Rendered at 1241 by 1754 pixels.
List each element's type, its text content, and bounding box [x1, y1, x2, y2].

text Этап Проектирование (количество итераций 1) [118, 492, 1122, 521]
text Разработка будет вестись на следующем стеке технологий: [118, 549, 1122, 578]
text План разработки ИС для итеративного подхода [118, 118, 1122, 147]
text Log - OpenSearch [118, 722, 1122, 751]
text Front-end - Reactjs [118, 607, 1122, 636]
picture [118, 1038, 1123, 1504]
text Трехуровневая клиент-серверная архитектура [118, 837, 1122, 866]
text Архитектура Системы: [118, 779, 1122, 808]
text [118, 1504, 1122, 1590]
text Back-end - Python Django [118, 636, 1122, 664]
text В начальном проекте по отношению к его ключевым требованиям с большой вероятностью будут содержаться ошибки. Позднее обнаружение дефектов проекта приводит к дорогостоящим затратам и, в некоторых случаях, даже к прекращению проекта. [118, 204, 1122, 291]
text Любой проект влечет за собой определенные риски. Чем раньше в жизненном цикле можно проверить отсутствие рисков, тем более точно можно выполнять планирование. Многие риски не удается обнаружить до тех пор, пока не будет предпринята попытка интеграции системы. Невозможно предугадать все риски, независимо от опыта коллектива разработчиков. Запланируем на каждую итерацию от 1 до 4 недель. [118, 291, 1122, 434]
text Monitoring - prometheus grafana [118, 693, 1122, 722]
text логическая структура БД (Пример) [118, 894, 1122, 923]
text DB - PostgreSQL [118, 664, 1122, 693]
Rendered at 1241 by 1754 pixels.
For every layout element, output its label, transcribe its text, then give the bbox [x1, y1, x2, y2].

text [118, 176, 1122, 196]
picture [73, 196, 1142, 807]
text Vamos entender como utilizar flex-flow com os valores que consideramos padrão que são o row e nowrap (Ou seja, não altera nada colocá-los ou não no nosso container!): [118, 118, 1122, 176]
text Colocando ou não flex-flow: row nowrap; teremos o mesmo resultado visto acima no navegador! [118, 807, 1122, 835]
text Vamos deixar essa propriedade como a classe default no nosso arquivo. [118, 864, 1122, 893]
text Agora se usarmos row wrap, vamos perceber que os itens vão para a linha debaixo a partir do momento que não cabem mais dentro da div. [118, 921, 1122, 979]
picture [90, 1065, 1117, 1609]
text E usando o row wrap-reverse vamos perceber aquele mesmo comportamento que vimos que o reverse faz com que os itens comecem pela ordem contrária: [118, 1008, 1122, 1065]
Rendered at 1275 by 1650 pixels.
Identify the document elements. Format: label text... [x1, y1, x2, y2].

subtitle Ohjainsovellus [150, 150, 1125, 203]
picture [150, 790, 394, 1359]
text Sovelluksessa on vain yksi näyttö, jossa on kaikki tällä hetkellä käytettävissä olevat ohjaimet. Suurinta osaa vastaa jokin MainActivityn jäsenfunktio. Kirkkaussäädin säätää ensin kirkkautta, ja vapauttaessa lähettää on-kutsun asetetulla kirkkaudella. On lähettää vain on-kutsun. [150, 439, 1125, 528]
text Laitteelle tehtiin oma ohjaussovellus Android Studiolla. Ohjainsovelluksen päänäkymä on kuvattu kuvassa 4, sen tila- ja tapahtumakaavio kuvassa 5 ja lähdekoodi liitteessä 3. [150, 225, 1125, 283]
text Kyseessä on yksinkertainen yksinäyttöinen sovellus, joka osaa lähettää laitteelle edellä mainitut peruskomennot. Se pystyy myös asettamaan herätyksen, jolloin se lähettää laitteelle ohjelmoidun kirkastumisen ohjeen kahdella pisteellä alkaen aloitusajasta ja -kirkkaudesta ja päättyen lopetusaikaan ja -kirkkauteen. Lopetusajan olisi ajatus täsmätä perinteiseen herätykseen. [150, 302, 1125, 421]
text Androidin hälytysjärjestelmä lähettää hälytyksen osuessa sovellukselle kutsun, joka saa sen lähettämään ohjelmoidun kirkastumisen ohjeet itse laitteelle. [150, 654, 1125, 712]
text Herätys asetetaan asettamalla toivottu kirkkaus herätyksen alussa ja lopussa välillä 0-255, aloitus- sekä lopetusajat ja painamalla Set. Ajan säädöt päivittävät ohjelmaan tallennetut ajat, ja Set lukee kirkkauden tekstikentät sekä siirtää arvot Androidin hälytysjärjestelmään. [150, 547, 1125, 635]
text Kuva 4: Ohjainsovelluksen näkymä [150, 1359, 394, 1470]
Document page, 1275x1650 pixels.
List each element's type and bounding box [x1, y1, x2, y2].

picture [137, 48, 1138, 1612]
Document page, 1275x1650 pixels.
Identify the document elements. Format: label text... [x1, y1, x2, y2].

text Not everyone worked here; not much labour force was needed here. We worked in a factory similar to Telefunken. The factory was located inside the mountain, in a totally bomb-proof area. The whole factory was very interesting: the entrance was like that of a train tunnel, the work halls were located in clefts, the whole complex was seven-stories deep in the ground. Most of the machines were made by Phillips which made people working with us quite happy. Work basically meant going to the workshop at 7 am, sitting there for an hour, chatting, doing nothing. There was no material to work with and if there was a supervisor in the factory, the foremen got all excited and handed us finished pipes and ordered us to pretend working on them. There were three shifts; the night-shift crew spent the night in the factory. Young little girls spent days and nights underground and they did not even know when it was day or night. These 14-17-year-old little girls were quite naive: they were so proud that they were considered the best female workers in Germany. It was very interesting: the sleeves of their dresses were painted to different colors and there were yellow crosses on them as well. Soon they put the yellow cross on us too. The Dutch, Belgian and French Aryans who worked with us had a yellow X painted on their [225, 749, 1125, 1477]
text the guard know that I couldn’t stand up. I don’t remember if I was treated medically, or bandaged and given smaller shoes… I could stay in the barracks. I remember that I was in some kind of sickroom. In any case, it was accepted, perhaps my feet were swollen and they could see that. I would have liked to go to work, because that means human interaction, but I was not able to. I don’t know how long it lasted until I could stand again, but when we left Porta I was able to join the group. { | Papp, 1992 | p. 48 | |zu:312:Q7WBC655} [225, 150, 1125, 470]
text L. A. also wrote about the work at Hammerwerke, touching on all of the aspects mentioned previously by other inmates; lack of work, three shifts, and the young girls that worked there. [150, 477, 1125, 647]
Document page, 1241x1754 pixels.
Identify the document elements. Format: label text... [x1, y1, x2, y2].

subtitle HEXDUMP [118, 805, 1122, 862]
□ □ □ □ □
Copy all of the records above word for word, keeping every line exactly as it appears.

Rendered at 1241 by 1754 pixels.
List each element's type, its text content, and bounding box [x1, y1, x2, y2].

text Этап Проектирование (количество итераций 1) [118, 492, 1122, 521]
text Разработка будет вестись на следующем стеке технологий: [118, 549, 1122, 578]
text План разработки ИС для итеративного подхода [118, 118, 1122, 147]
text Log - OpenSearch [118, 722, 1122, 751]
text Front-end - Reactjs [118, 607, 1122, 636]
picture [118, 1038, 1123, 1504]
text Трехуровневая клиент-серверная архитектура [118, 837, 1122, 866]
text Архитектура Системы: [118, 779, 1122, 808]
text [118, 1504, 1122, 1590]
text Back-end - Python Django [118, 636, 1122, 664]
text В начальном проекте по отношению к его ключевым требованиям с большой вероятностью будут содержаться ошибки. Позднее обнаружение дефектов проекта приводит к дорогостоящим затратам и, в некоторых случаях, даже к прекращению проекта. [118, 204, 1122, 291]
text Любой проект влечет за собой определенные риски. Чем раньше в жизненном цикле можно проверить отсутствие рисков, тем более точно можно выполнять планирование. Многие риски не удается обнаружить до тех пор, пока не будет предпринята попытка интеграции системы. Невозможно предугадать все риски, независимо от опыта коллектива разработчиков. Запланируем на каждую итерацию от 1 до 4 недель. [118, 291, 1122, 434]
text Monitoring - prometheus grafana [118, 693, 1122, 722]
text логическая структура БД (Пример) [118, 894, 1122, 923]
text DB - PostgreSQL [118, 664, 1122, 693]
Rendered at 1241 by 1754 pixels.
For every layout element, output its label, transcribe its text, then give the bbox [x1, y1, x2, y2].

text [118, 176, 1122, 196]
picture [73, 196, 1142, 807]
text Vamos entender como utilizar flex-flow com os valores que consideramos padrão que são o row e nowrap (Ou seja, não altera nada colocá-los ou não no nosso container!): [118, 118, 1122, 176]
text Colocando ou não flex-flow: row nowrap; teremos o mesmo resultado visto acima no navegador! [118, 807, 1122, 835]
text Vamos deixar essa propriedade como a classe default no nosso arquivo. [118, 864, 1122, 893]
text Agora se usarmos row wrap, vamos perceber que os itens vão para a linha debaixo a partir do momento que não cabem mais dentro da div. [118, 921, 1122, 979]
picture [90, 1065, 1117, 1609]
text E usando o row wrap-reverse vamos perceber aquele mesmo comportamento que vimos que o reverse faz com que os itens comecem pela ordem contrária: [118, 1008, 1122, 1065]
Rendered at 1275 by 1650 pixels.
Identify the document elements. Format: label text... [x1, y1, x2, y2].

subtitle Ohjainsovellus [150, 150, 1125, 203]
picture [150, 790, 394, 1359]
text Sovelluksessa on vain yksi näyttö, jossa on kaikki tällä hetkellä käytettävissä olevat ohjaimet. Suurinta osaa vastaa jokin MainActivityn jäsenfunktio. Kirkkaussäädin säätää ensin kirkkautta, ja vapauttaessa lähettää on-kutsun asetetulla kirkkaudella. On lähettää vain on-kutsun. [150, 439, 1125, 528]
text Laitteelle tehtiin oma ohjaussovellus Android Studiolla. Ohjainsovelluksen päänäkymä on kuvattu kuvassa 4, sen tila- ja tapahtumakaavio kuvassa 5 ja lähdekoodi liitteessä 3. [150, 225, 1125, 283]
text Kyseessä on yksinkertainen yksinäyttöinen sovellus, joka osaa lähettää laitteelle edellä mainitut peruskomennot. Se pystyy myös asettamaan herätyksen, jolloin se lähettää laitteelle ohjelmoidun kirkastumisen ohjeen kahdella pisteellä alkaen aloitusajasta ja -kirkkaudesta ja päättyen lopetusaikaan ja -kirkkauteen. Lopetusajan olisi ajatus täsmätä perinteiseen herätykseen. [150, 302, 1125, 421]
text Androidin hälytysjärjestelmä lähettää hälytyksen osuessa sovellukselle kutsun, joka saa sen lähettämään ohjelmoidun kirkastumisen ohjeet itse laitteelle. [150, 654, 1125, 712]
text Herätys asetetaan asettamalla toivottu kirkkaus herätyksen alussa ja lopussa välillä 0-255, aloitus- sekä lopetusajat ja painamalla Set. Ajan säädöt päivittävät ohjelmaan tallennetut ajat, ja Set lukee kirkkauden tekstikentät sekä siirtää arvot Androidin hälytysjärjestelmään. [150, 547, 1125, 635]
text Kuva 4: Ohjainsovelluksen näkymä [150, 1359, 394, 1470]
Document page, 1275x1650 pixels.
List each element's type and bounding box [x1, y1, x2, y2].

picture [137, 48, 1138, 1612]
Document page, 1275x1650 pixels.
Identify the document elements. Format: label text... [x1, y1, x2, y2].

text Not everyone worked here; not much labour force was needed here. We worked in a factory similar to Telefunken. The factory was located inside the mountain, in a totally bomb-proof area. The whole factory was very interesting: the entrance was like that of a train tunnel, the work halls were located in clefts, the whole complex was seven-stories deep in the ground. Most of the machines were made by Phillips which made people working with us quite happy. Work basically meant going to the workshop at 7 am, sitting there for an hour, chatting, doing nothing. There was no material to work with and if there was a supervisor in the factory, the foremen got all excited and handed us finished pipes and ordered us to pretend working on them. There were three shifts; the night-shift crew spent the night in the factory. Young little girls spent days and nights underground and they did not even know when it was day or night. These 14-17-year-old little girls were quite naive: they were so proud that they were considered the best female workers in Germany. It was very interesting: the sleeves of their dresses were painted to different colors and there were yellow crosses on them as well. Soon they put the yellow cross on us too. The Dutch, Belgian and French Aryans who worked with us had a yellow X painted on their [225, 749, 1125, 1477]
text the guard know that I couldn’t stand up. I don’t remember if I was treated medically, or bandaged and given smaller shoes… I could stay in the barracks. I remember that I was in some kind of sickroom. In any case, it was accepted, perhaps my feet were swollen and they could see that. I would have liked to go to work, because that means human interaction, but I was not able to. I don’t know how long it lasted until I could stand again, but when we left Porta I was able to join the group. { | Papp, 1992 | p. 48 | |zu:312:Q7WBC655} [225, 150, 1125, 470]
text L. A. also wrote about the work at Hammerwerke, touching on all of the aspects mentioned previously by other inmates; lack of work, three shifts, and the young girls that worked there. [150, 477, 1125, 647]
Document page, 1241x1754 pixels.
Identify the document elements. Format: label text... [x1, y1, x2, y2].

subtitle HEXDUMP [118, 805, 1122, 862]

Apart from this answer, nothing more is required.